DIE UNION war eine regionale Tageszeitung der Blockpartei CDU in der DDR mit Hauptsitz in Dresden. Seit dem 8. Dezember 1989 berichtet die Zeitung über die Forderungen der Häftlinge in Bautzen II. Am 19. Dezember erscheint wieder ein Artikel.

Aus dem Artikel:

“Das ‘Schweigelager’ Bautzen II hat seine Sprache wiedergefunden, und kaum möchte man es fassen, sogar eine weitestgehend einheitliche zwischen Gefangenen und Anstaltsleitung. […] Von den 110 Insassen des Schweigelagers, die noch in der ersten Dezemberwoche mit ihrem Hungerstreik und der Arbeitsniederlegung die Mauer des Schweigens durchbrechen halfen, sind heute, am 14. Dezember, noch 93 da. 17 Entlassene, die unter die Amnestie fallen bzw. deren Urteile unverzüglich geprüft und für unrechtmäßig befunden wurden. Viele andere 349er, also jene, die eine Strafaussetzung auf Bewährung herbeisehnen, hoffen, Weihnachten bei ihren Familien verbringen zu können. […] Die Strafgefangenen des Schweigelagers wollen sich nicht mehr hinhalten lassen, sie bestehen auf konkreten Zusagen! Sie wollen raus, und sie wollen keinen Tag mehr zu lange damit warten müssen. Zu viele Jahre haben sie hier verbracht, verurteilt nach Paragraphen, für die die jetzige Zeit kein Verständnis mehr hat.
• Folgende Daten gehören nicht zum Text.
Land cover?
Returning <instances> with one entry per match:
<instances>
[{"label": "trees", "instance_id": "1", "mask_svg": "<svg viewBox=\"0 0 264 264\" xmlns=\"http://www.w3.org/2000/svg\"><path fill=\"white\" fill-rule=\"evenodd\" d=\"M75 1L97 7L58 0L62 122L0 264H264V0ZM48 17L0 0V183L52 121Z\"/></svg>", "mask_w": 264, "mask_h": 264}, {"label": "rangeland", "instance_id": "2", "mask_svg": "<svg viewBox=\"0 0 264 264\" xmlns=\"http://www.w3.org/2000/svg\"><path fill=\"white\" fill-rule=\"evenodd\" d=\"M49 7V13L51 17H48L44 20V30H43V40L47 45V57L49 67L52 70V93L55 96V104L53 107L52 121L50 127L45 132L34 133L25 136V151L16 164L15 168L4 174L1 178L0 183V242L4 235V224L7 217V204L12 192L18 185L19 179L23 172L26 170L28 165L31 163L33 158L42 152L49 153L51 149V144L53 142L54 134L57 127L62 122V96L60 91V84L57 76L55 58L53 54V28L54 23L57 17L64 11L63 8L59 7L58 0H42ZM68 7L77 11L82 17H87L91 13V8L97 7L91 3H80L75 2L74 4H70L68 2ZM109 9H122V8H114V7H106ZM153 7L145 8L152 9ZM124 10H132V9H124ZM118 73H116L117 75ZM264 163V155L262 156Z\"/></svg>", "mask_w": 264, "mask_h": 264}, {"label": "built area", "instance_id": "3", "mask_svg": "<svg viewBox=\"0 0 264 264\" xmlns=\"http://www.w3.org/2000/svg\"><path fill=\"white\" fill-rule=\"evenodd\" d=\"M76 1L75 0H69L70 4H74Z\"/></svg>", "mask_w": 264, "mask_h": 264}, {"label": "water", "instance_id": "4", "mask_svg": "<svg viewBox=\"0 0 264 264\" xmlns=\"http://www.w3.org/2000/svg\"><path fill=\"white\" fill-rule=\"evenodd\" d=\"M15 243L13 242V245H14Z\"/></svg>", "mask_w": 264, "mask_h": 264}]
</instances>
Die politische Umorientierung muß und soll hineinreichen bis in die Gefängnisse, muß auch hinter Gittern und Mauern Unrecht beseitigen, wenn es schon nicht mehr wiedergutzumachen ist. […] Und noch einen wichtigen Gedanken formuliert Peter Naundorf: Getreu ihrem nach wie vor uneingeschränkt geltenden Grundsatz ‘Keine Gewalt’, rufen die Gefangenen alle Menschen ‘draußen’ auf, nicht in die schlimmen Zeiten der Lynchjustiz zu verfallen und sich blind auf Uniformierte oder SED-Anhänger zu stürzen. Menschenjagden dürfen sich nicht wiederholen! […] Ob und was sich in allernächster Zeit für die Gefangenen und die Strafanstalten an sich tut, bleibt abzuwarten.”

Quelle: DIE UNION, 19.12.1989, Archiv Gedenkstätte Bautzen.